Finalmente empezaron a llegar los invitados, que dejaron los coches aparcados junto al puente y ascendieron lentamente la polvorienta cuesta vestidos con sus mejores galas. A los participantes de más edad de la fiesta, a quienes no apetecía la subida a pie hasta El Valero, les transportamos camino arriba en el Land Rover. Coloqué las paellas sobre el fuego y la bebida empezó a correr a raudales.

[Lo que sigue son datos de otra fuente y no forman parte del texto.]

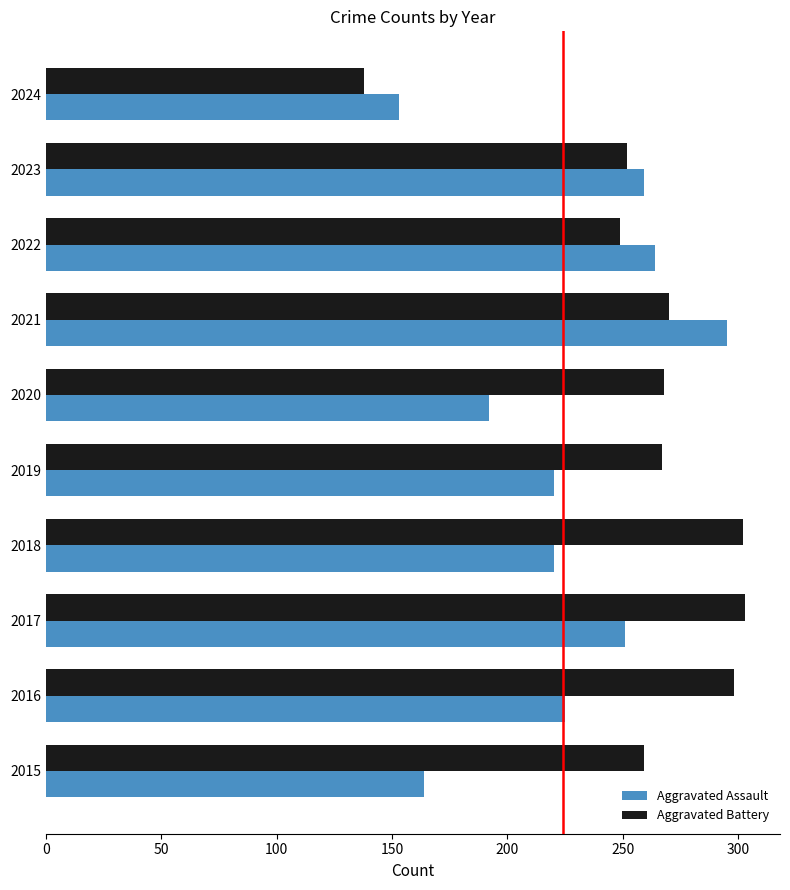

Which series has the widest spread of values?

Aggravated Battery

El contingente español observó fascinado cómo Richard se ajustaba sus vestiduras. Los invitados mayores tenían bastante poca idea de nuestras creencias religiosas y tal vez esperaban una especie de rito pagano. Avanzaron cautelosamente hasta ponerse en una posición desde donde poder salir corriendo si las cosas se descontrolaban. Con gritos de «a la misa», conseguí reunir a los ingleses y algunos de los españoles más audaces alrededor del altar, una bobina de cable consagrada con un paño bordado y unas flores, y hacerles callar el tiempo suficiente para que Richard pronunciara un sencillo y conmovedor discurso y leyera unas oraciones.

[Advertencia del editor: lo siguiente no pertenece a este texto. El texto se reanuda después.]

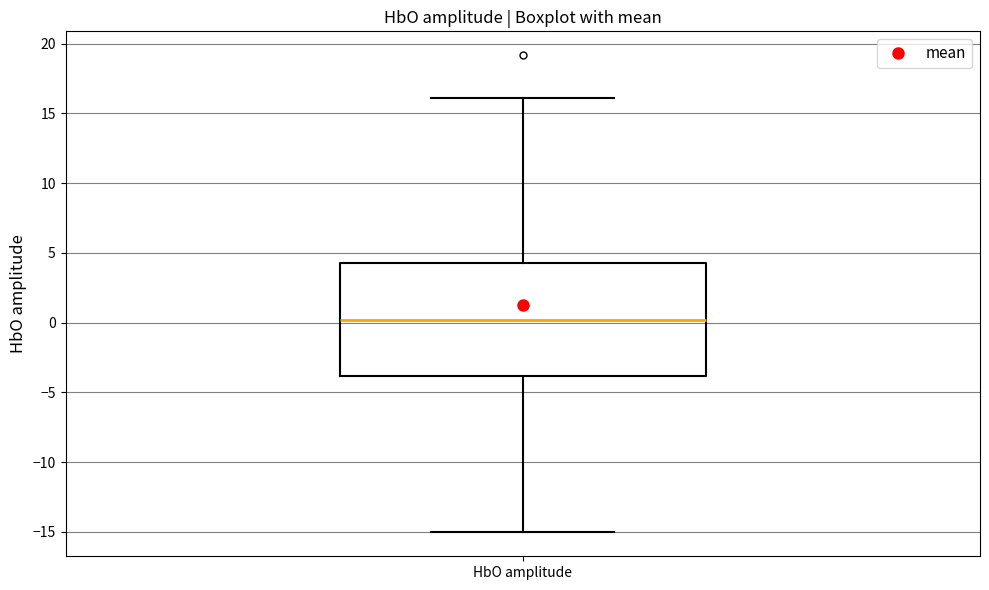

Where does the upper whisker of the box for HbO amplitude end on the y-axis? The values are not printed on the chart, so give them approximately, as read against the axis.

16.0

– ¿Por qué no traduces lo que está diciendo para que todos puedan entenderlo? -me susurró Ana.

– Porque me siento conmovido por la gravedad del momento, Ana -mentí.

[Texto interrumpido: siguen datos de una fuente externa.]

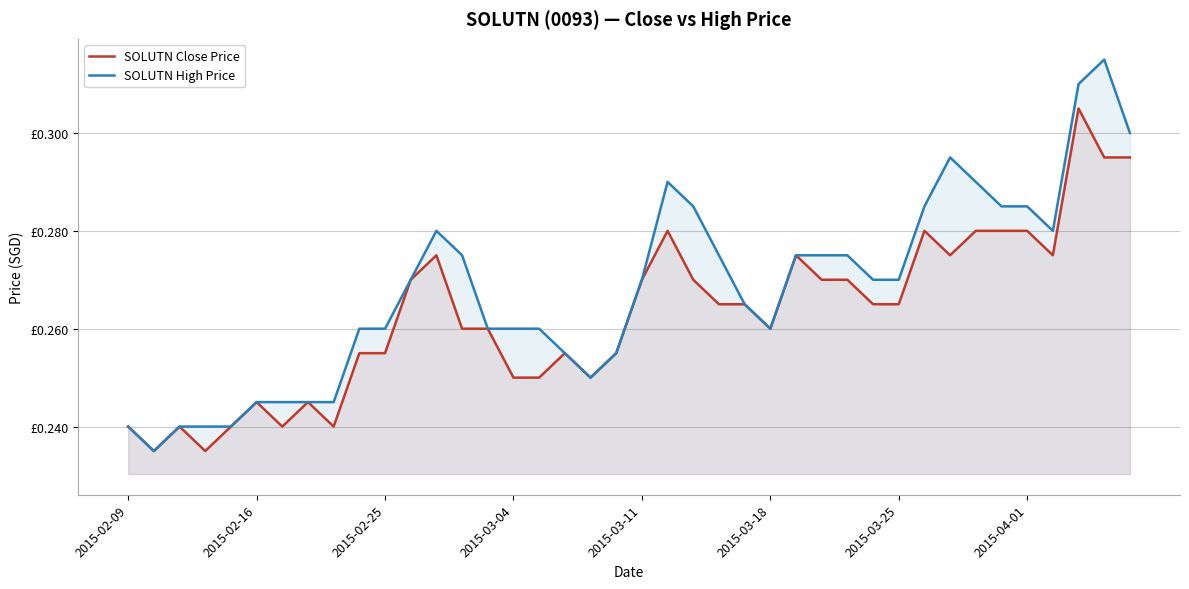

Which series changed the most between 9 and 10?

SOLUTN Close Price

La verdad era que no tenía conectado el equipo necesario para la traducción simultánea del inglés bíblico al español alpujarreño.

Convencimos a Chloë de que abandonara a María y las muñecas durante un rato y se adelantara con Domingo y Susanne vestida con su traje de fiesta. Como era una niña robusta, reticente y escurridiza, los padrinos tuvieron que prescindir de la tradición de llevar tiernamente en brazos al niño hasta la pila, teniendo que contentarse en cambio con quedarse de pie, violentos, a su lado. Chloë parecía que estaba a punto de ponerse brava, pero Ana consiguió sobornarla para que cooperara, aunque no del todo convencida, mostrándole el borde de una chocolatina que tenía preparada en el bolsillo y señalando significativamente hacia el altar. Chloë poco a poco se fue acercando mientras lanzaba miradas de reojo a la chocolatina, del mismo modo que los marineros mantienen a la vista el faro cuando atraviesan las corrientes cerca de la costa.

Richard tenía un aspecto magnífico con sus espléndidas vestiduras, de pie bajo la acacia a la luz veteada del sol. Se inclinó para ponerle suavemente la mano en el hombro a Chloë, entonó el salmo apropiado y le trazó con agua bendita y santo óleo el signo de la cruz en la fruncida frente. Ana y yo suspiramos de alivio mientras nuestra hija se escabullía aferrando su chocolatina para regresar junto a María. Me gustaría pensar que la compartieron: no vale de nada cumplir con las formalidades del asunto, también hay que actuar de acuerdo con sus preceptos.

Como punto culminante de la ceremonia, y ante el absoluto desconcierto de la facción española, los ingleses se pusieron a entonar el himno «All Things Bright And Beautiful», el único que todos nos sabíamos pasablemente bien. Estribillo, primera estrofa, de nuevo estribillo, luego una estrofa que Richard había escrito especialmente para esta ocasión y un estribillo final para acabar. Las voces colectivas, sin acompañamiento musical y un tanto temblorosas al principio, pronto cobraron fuerza y resonaron por el valle, henchidas por el rumor de los ríos y el canto de un ruiseñor en el fondo del barranco.